Никогда не прекращать стеречь его, покидать его только ради того, чтобы броситься на его поиски по всем возможным дорогам — и самым заброшенным, и самым оживленным, и самым необычным. Я начинаю опасаться, как бы моя постоянная одержимость его не утомила. И вот я отворачиваюсь — но это напрасный труд: я продолжаю видеть только его, особенно когда смотрю в другую сторону. Я даже часто угадываю, откуда он пришел или куда уходит, хотя ничего об этом не знаю. Демон или ангел, мой сообщник, говорит мне об этом, и как только мои глаза перестают видеть его в реальности, я продолжаю следить за ним мысленным взором и без всякого удивления обнаруживаю его именно там, где он сейчас. Для меня нет большой разницы между периодами его присутствия и отсутствия: экстаз, который вызывает у меня его образ, немногим уступает тому почти религиозному восхищению, которое я испытываю при виде его самого, — если только в конечном итоге страсть не превосходит реальность до такой степени, что обходится без нее или переходит от мечты к обладанию без всяких усилий, не замечая подмены, словно бы никакое развитие для нее уже невозможно и она застывает в неподвижности, в неизменности, в абсолютном.
Зависть, скупость, сладострастие, гордыня, гнев, леность, чревоугодие; разве не позволяет мне то чувство, которое я испытываю к X., воспарить выше всего этого, над всеми страданиями этого мира, над всем? И в чем же тогда зло?
И вновь я не могу сердиться на себя, когда, лишенный сна, как если бы кто-то другой спал за меня, я чудесным образом перемещаюсь, почти не касаясь земли; вес моего тела, мое лицо, мои руки позабыты, остается лишь самая сокровенная часть, самая суть моего существа, более истинная, чем я сам.
Неизъяснимое блаженство — жить одним лишь образом, ясным и чистым, как высшая идея, вознесенным над тобой в ореоле золотых лучей; он — центр, к которому стягиваются силы света, рассеивая тьму.
«— Но, дорогой мой, поосторожнее с чудесами. Мы покидаем их родину».
Нет, вы только послушайте!
Он оставил нас на целые сутки.
— Дама.
Я смотрел ему вслед, а он об этом не подозревал; мой взгляд провожал его, словно королевский эскорт, пока он не скрылся из вида. Теперь, когда я один, его отсутствие дает мне возможность отдыха, передышки, расслабления. Я могу немного подремать с открытыми глазами.

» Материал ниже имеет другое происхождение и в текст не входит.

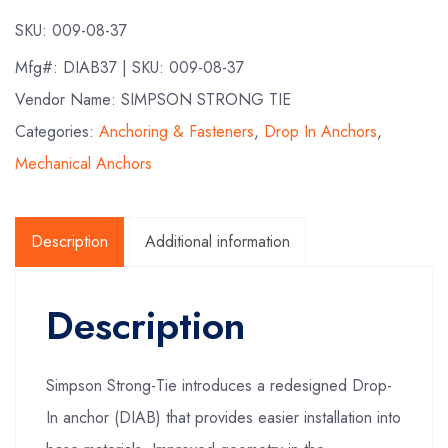
SKU:
009-08-37
Mfg#:
DIAB37
| SKU:
009-08-37
Vendor Name: SIMPSON STRONG TIE
Categories:
Anchoring & Fasteners
,
Drop In Anchors
,
Mechanical Anchors
Description
Additional information
Description
Simpson Strong-Tie introduces a redesigned Drop-
In anchor (DIAB) that provides easier installation into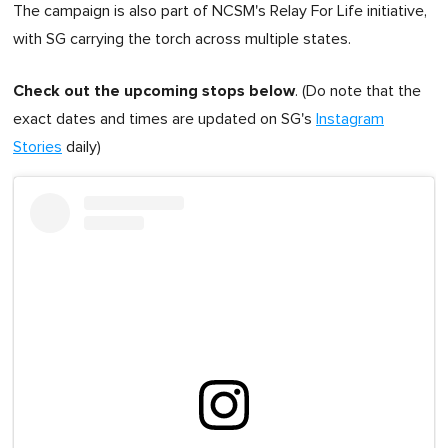
The campaign is also part of NCSM's Relay For Life initiative,
with SG carrying the torch across multiple states.
Check out the upcoming stops below
. (Do note that the
exact dates and times are updated on SG's
Instagram
Stories
daily)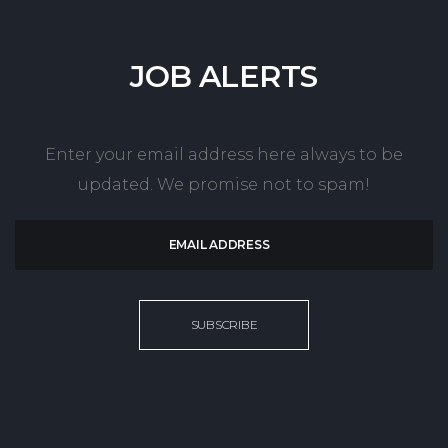
JOB
ALERTS
Enter your email address here always to be
updated. We promise not to spam!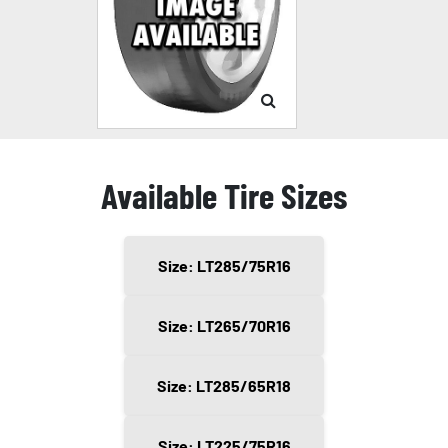
Available Tire Sizes
Size: LT285/75R16
Size: LT265/70R16
Size: LT285/65R18
Size: LT225/75R16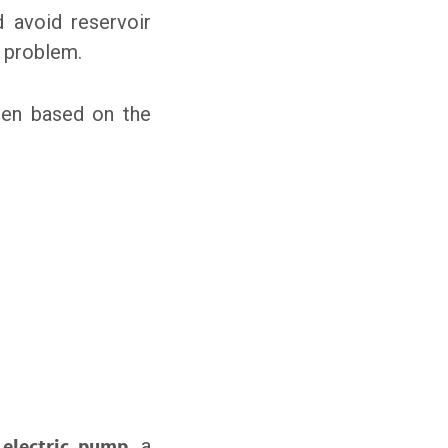
d avoid reservoir
s problem.
sen based on the
n
electric pump
, a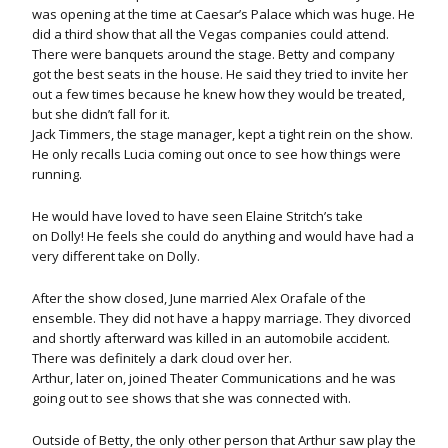
was opening at the time at Caesar’s Palace which was huge. He
did a third show that all the Vegas companies could attend.
There were banquets around the stage. Betty and company
got the best seats in the house. He said they tried to invite her
out a few times because he knew how they would be treated,
but she didn’t fall for it.
Jack Timmers, the stage manager, kept a tight rein on the show.
He only recalls Lucia coming out once to see how things were
running.
He would have loved to have seen Elaine Stritch’s take
on Dolly! He feels she could do anything and would have had a
very different take on Dolly.
After the show closed, June married Alex Orafale of the
ensemble. They did not have a happy marriage. They divorced
and shortly afterward was killed in an automobile accident.
There was definitely a dark cloud over her.
Arthur, later on, joined Theater Communications and he was
going out to see shows that she was connected with.
Outside of Betty, the only other person that Arthur saw play the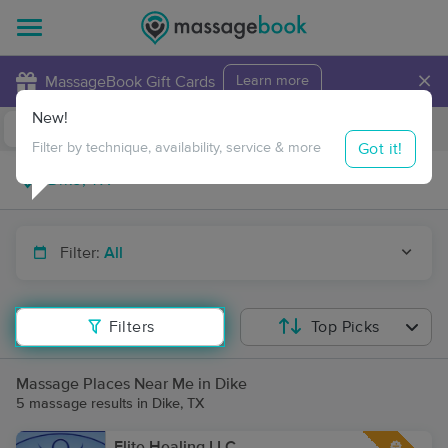
×
MassageBook Gift Cards
Learn more
New!
Business Locations
Travel to me
Got it!
Filter by technique, availability, service & more
Filter:
All
Filters
Top Picks
Massage Places Near Me in Dike
5 massage results in Dike, TX
Elite Healing LLC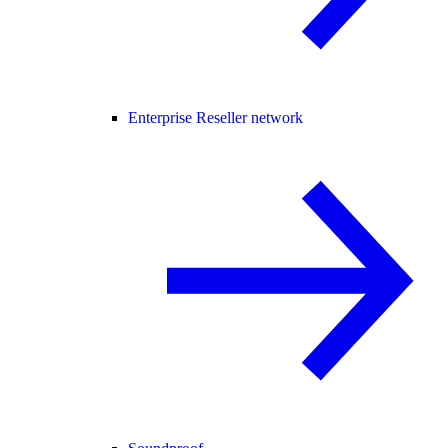
Enterprise Reseller network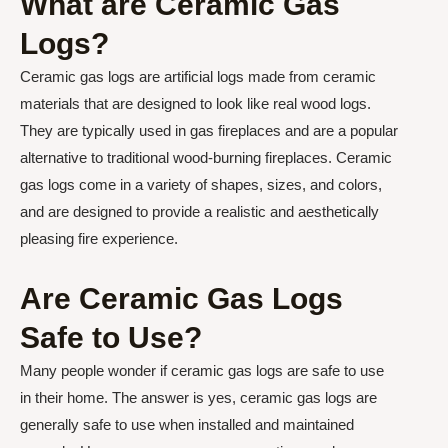
What are Ceramic Gas
Logs?
Ceramic gas logs are artificial logs made from ceramic
materials that are designed to look like real wood logs.
They are typically used in gas fireplaces and are a popular
alternative to traditional wood-burning fireplaces. Ceramic
gas logs come in a variety of shapes, sizes, and colors,
and are designed to provide a realistic and aesthetically
pleasing fire experience.
Are Ceramic Gas Logs
Safe to Use?
Many people wonder if ceramic gas logs are safe to use
in their home. The answer is yes, ceramic gas logs are
generally safe to use when installed and maintained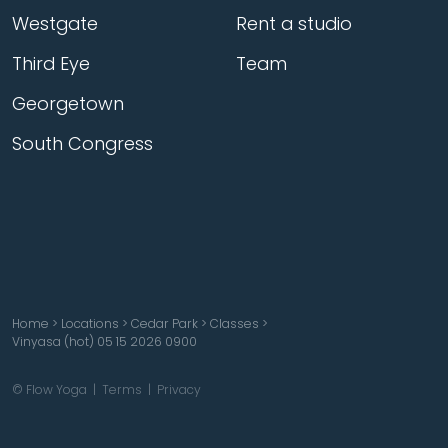
Westgate
Rent a studio
Third Eye
Team
Georgetown
South Congress
Home
>
Locations
>
Cedar Park
>
Classes
>
Vinyasa (hot) 05 15 2026 0900
© Flow Yoga |
Terms
|
Privacy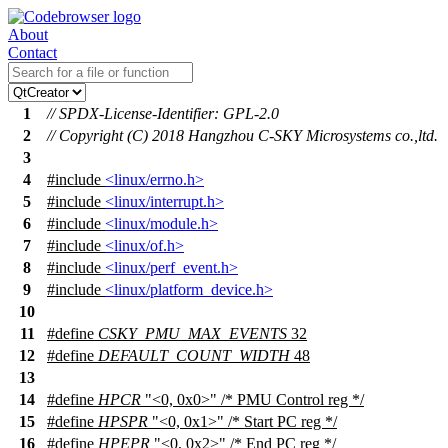
About
Contact
1
// SPDX-License-Identifier: GPL-2.0
2
// Copyright (C) 2018 Hangzhou C-SKY Microsystems co.,ltd.
3
4
#include
<linux/errno.h>
5
#include
<linux/interrupt.h>
6
#include
<linux/module.h>
7
#include
<linux/of.h>
8
#include
<linux/perf_event.h>
9
#include
<linux/platform_device.h>
10
11
#define
CSKY_PMU_MAX_EVENTS
32
12
#define
DEFAULT_COUNT_WIDTH
48
13
14
#define
HPCR
"<0, 0x0>" /* PMU Control reg */
15
#define
HPSPR
"<0, 0x1>" /* Start PC reg */
16
#define
HPEPR
"<0, 0x2>" /* End PC reg */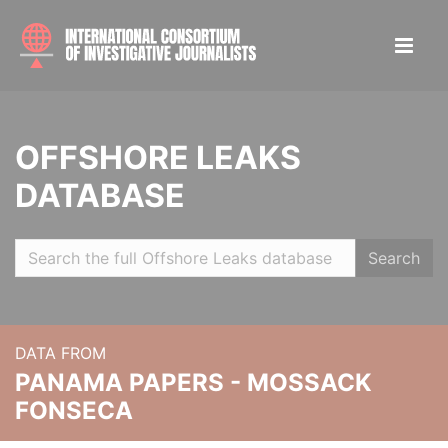
OFFSHORE LEAKS
DATABASE
Search
DATA FROM
PANAMA PAPERS - MOSSACK
FONSECA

Невозможно — ничто его не отдаляет.
Я вхожу следом за ним в его дом. У него есть отец и мать, его братья дерутся на детской площадке. Я чувствую, что в ближайшие два дня он не будет смеяться тем заразительным громким смехом, который позволяет себе только наедине со мной, словно мы с ним в сговоре, — смехом, напоминающим Брандебургский концерт, где сливаются пение флейты и рокот грома: флейты Фридриха Великого и грома Иоганна-Себастьяна Баха.

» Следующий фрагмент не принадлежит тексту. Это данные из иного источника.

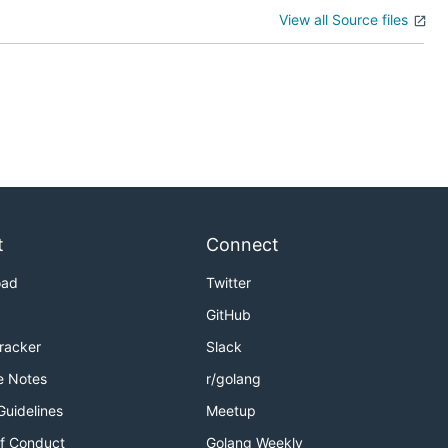
View all Source files
t
Connect
oad
Twitter
GitHub
Tracker
Slack
e Notes
r/golang
Guidelines
Meetup
f Conduct
Golang Weekly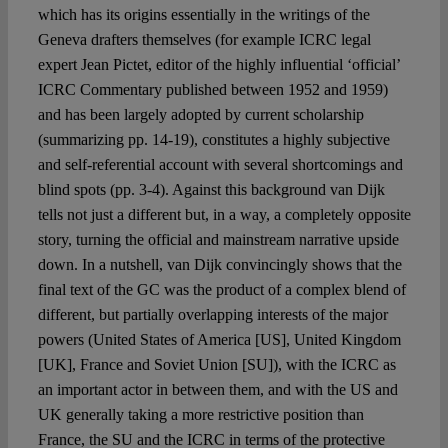
which has its origins essentially in the writings of the
Geneva drafters themselves (for example ICRC legal
expert Jean Pictet, editor of the highly influential ‘official’
ICRC Commentary published between 1952 and 1959)
and has been largely adopted by current scholarship
(summarizing pp. 14-19), constitutes a highly subjective
and self-referential account with several shortcomings and
blind spots (pp. 3-4). Against this background van Dijk
tells not just a different but, in a way, a completely opposite
story, turning the official and mainstream narrative upside
down. In a nutshell, van Dijk convincingly shows that the
final text of the GC was the product of a complex blend of
different, but partially overlapping interests of the major
powers (United States of America [US], United Kingdom
[UK], France and Soviet Union [SU]), with the ICRC as
an important actor in between them, and with the US and
UK generally taking a more restrictive position than
France, the SU and the ICRC in terms of the protective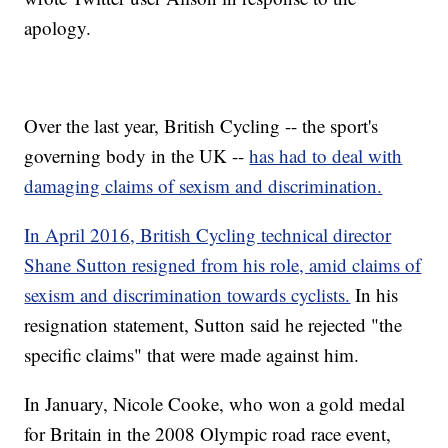
apology.
Over the last year, British Cycling -- the sport's
governing body in the UK --
has had to deal with
damaging claims of sexism and discrimination.
In April 2016, British Cycling technical director
Shane Sutton resigned from his role, amid claims of
sexism and discrimination towards cyclists.
In his
resignation statement, Sutton said he rejected "the
specific claims" that were made against him.
In January, Nicole Cooke, who won a gold medal
for Britain in the 2008 Olympic road race event,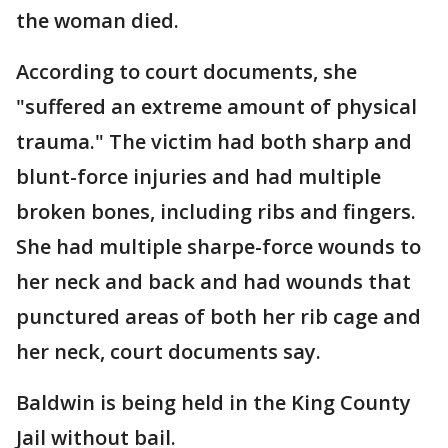
the woman died.
According to court documents, she
"suffered an extreme amount of physical
trauma." The victim had both sharp and
blunt-force injuries and had multiple
broken bones, including ribs and fingers.
She had multiple sharpe-force wounds to
her neck and back and had wounds that
punctured areas of both her rib cage and
her neck, court documents say.
Baldwin is being held in the King County
Jail without bail.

Я шпионю за ним. Он — за мной. Я спрашиваю себя, раздражает его эта игра или забавляет, подыгрывает ли он мне или порой принимает ее всерьез. Любая драма, любая тень драмы — в том секундном сомнении, которое я испытываю, пока неопределенное выражение его лица не становится отчетливым, низвергая меня в бездну или вознося к небесам.